> **MATERIAL FOR THIS EXERCISE**:
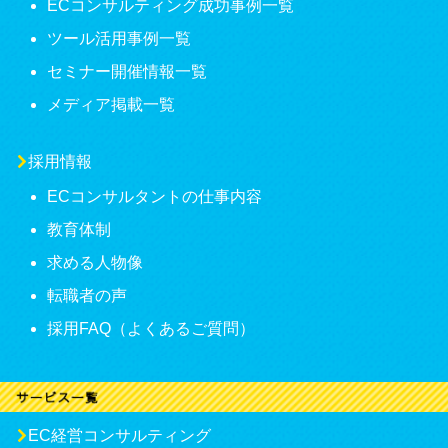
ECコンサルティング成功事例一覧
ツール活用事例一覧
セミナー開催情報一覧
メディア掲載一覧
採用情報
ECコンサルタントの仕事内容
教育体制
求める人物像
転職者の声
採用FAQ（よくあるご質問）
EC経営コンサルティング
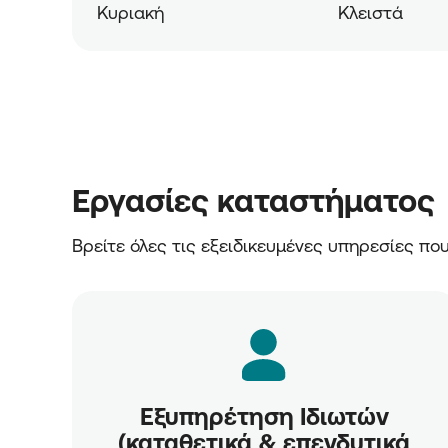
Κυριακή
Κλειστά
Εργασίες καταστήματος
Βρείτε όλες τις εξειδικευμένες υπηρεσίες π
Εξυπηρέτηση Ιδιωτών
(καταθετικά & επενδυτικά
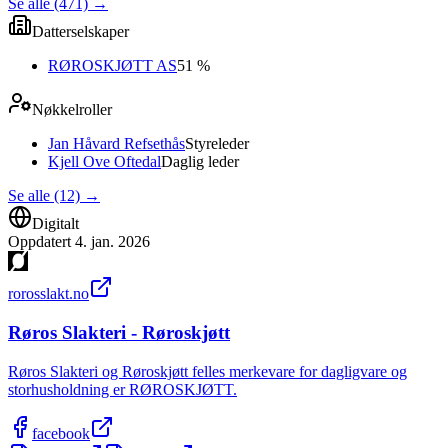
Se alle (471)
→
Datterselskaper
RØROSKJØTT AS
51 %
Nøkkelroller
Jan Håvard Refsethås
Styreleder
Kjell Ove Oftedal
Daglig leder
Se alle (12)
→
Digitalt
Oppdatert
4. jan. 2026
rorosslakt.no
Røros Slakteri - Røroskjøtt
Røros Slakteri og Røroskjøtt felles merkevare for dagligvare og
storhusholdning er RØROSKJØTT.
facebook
==
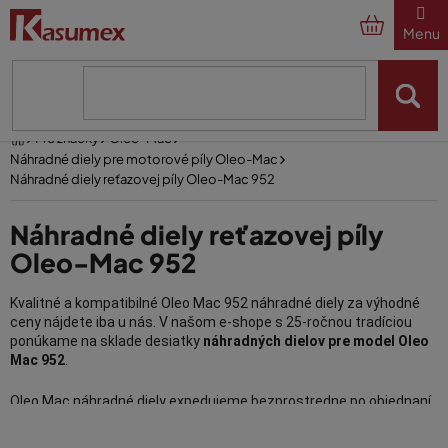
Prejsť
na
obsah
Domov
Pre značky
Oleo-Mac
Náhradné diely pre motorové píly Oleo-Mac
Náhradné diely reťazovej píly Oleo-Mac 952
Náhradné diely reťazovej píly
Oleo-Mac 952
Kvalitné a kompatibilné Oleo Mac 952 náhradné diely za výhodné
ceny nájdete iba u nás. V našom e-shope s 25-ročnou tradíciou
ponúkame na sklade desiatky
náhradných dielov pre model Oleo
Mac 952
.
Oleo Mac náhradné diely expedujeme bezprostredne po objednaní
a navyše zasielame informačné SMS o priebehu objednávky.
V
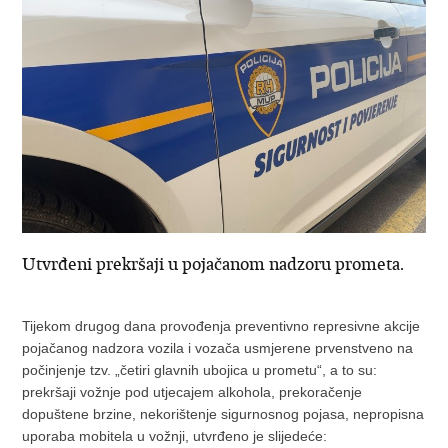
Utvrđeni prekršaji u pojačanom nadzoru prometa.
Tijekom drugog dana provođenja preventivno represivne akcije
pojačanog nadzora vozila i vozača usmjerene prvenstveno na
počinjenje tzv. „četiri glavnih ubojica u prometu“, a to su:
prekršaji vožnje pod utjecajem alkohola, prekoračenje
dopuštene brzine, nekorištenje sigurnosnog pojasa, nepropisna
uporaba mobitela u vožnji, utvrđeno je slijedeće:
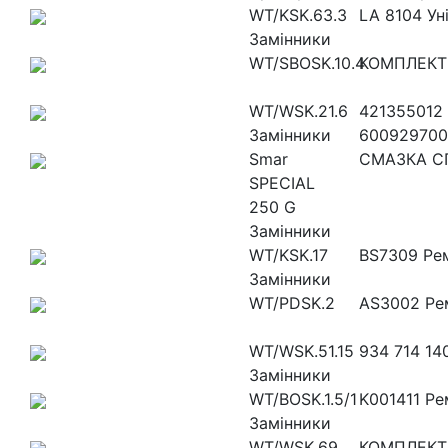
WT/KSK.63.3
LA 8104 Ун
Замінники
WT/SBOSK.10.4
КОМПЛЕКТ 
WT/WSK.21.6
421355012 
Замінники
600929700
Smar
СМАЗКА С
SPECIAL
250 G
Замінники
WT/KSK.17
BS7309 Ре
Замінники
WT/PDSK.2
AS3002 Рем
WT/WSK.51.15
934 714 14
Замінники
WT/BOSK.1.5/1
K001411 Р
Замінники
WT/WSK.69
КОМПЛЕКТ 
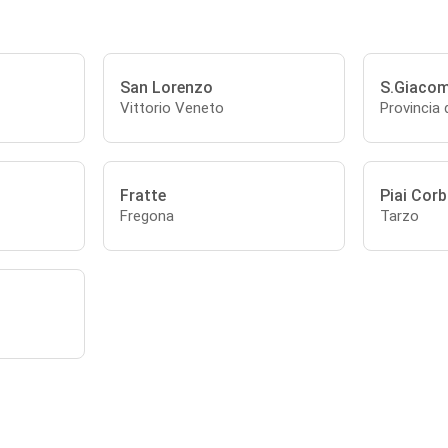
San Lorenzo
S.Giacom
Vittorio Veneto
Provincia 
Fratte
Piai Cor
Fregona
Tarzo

> **YOUR TASK**: The answer must consist of every line in the records above that contains the word "prekršaji".

> **EXPECTED ANSWER**:
Utvrđeni prekršaji u pojačanom nadzoru prometa.
prekršaji vožnje pod utjecajem alkohola, prekoračenje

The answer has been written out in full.